In other embodiments, sensors can continually monitor outdoor conditions throughout the period and feed data to the controller 50 so as to craft or adjust as nearly an optimal wiping program as possible. The continual monitoring makes it possible to revise or change the sequence and interval of the wipers in real time so as to reflect changing weather conditions (temperature, humidity, moisture on the surface 12 of the vehicle. For example, in some embodiments, detection of falling snow would cause a shortening of the intervals between swipes of applicator 12. No detection of moisture or an elevation of the temperature above a pre-set value may in some embodiments cause the swiping to cease altogether, thereby preventing the applicator from scratching the dry windshield or other dry surface of the vehicle and saving energy, which may be supplied by the car's battery.

As seen from Fig. 6, an embodiment of the invention is a method 100 of protecting a surface of a vehicle exposed to outdoor weather conditions from ice when an ignition of the vehicle is turned off. Method 100 may comprise a step 110 of using at least of a temperature sensor and a humidity sensor to monitor at least one of a temperature and humidity at the surface of the vehicle. A further step 120 of method 100 is setting an electronic controller to actuate the movement mechanism

automatically while the ignition remains off and at times and frequencies that are based on at least one of the following, and at any given time are based on one of the following: (i) user inputs of times defining in advance when the movement mechanism should operate and (ii) comparing sensor outputs from the temperature sensor and the humidity sensor to pre-set threshold levels of humidity and

temperature. Method 100 may also include a step of 130 of using at least one of an applicator and liquid spray system to wipe at least one of snow, ice, moisture off the surface of the vehicle, the applicator moved by an electro-mechanical movement mechanism, the movement mechanism controlled by the electronic controller, wherein the controller and movement mechanism draw power from a battery of the vehicle.
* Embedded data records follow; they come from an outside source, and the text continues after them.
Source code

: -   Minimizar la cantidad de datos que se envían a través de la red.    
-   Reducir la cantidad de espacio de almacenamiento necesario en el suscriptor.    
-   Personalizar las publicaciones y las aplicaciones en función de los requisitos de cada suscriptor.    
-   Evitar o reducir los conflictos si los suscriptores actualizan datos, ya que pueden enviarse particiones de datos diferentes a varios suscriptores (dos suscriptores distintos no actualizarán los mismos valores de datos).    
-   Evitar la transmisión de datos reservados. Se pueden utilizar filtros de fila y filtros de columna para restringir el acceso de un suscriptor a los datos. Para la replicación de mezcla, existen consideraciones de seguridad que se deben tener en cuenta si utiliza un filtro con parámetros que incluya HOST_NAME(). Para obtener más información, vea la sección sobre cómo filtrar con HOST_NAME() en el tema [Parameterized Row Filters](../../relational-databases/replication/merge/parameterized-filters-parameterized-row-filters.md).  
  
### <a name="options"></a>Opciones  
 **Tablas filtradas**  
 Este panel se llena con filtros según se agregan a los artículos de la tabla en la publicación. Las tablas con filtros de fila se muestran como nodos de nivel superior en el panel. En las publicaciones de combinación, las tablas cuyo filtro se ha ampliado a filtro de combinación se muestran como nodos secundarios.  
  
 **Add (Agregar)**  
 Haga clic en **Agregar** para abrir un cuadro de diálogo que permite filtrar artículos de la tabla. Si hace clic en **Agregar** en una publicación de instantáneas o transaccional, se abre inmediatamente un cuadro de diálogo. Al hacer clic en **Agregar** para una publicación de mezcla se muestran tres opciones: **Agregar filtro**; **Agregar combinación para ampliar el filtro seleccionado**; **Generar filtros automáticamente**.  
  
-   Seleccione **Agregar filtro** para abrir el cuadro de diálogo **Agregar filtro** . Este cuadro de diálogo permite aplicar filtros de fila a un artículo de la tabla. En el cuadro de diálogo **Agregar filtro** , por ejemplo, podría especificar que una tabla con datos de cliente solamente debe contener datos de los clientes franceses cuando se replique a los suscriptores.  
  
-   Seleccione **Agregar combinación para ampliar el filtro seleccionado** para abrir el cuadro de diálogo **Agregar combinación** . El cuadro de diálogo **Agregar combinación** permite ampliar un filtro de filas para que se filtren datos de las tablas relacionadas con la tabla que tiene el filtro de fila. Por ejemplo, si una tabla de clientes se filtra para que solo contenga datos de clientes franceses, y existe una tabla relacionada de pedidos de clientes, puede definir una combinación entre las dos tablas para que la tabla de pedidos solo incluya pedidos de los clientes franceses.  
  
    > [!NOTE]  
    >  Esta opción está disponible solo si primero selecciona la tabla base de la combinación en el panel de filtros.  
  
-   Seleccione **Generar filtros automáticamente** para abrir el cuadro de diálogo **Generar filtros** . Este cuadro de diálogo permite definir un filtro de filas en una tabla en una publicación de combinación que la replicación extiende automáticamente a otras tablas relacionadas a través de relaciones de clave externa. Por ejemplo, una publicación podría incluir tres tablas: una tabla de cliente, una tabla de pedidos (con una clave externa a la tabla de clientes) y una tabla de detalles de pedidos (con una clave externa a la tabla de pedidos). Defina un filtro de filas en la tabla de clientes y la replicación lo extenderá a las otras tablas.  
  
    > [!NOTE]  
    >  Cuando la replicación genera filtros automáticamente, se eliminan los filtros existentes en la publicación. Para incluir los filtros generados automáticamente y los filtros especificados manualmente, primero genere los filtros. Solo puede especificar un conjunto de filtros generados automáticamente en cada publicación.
In some versions of method 100, there is also a step of monitoring at least one of the following in order to determine whether to shut off the movement mechanism: (i) a battery level monitor and (ii) a current consumption tracking element configured to monitor a level of electric current consumed by the movable applicator and movement mechanism. In certain further versions of method 100 there is also a step of using the electronic controller to shut off the movement mechanism whenever at least one of the following is true: the level of electric current consumed exceeds a threshold level indicative of a mechanical obstacle to the applicator, (ii) the battery level monitor indicates that the battery is lower than a pre-set voltage value.

It is noted that in all the versions of method 100, the structural elements used in methodlOO are those referred to in describing system 10 above.

While the invention has been described with respect to a limited number of embodiments, it will be appreciated that many variations, modifications and other applications of the invention may be made. Therefore, the claimed invention as recited in the claims that follow is not limited to the embodiments described herein.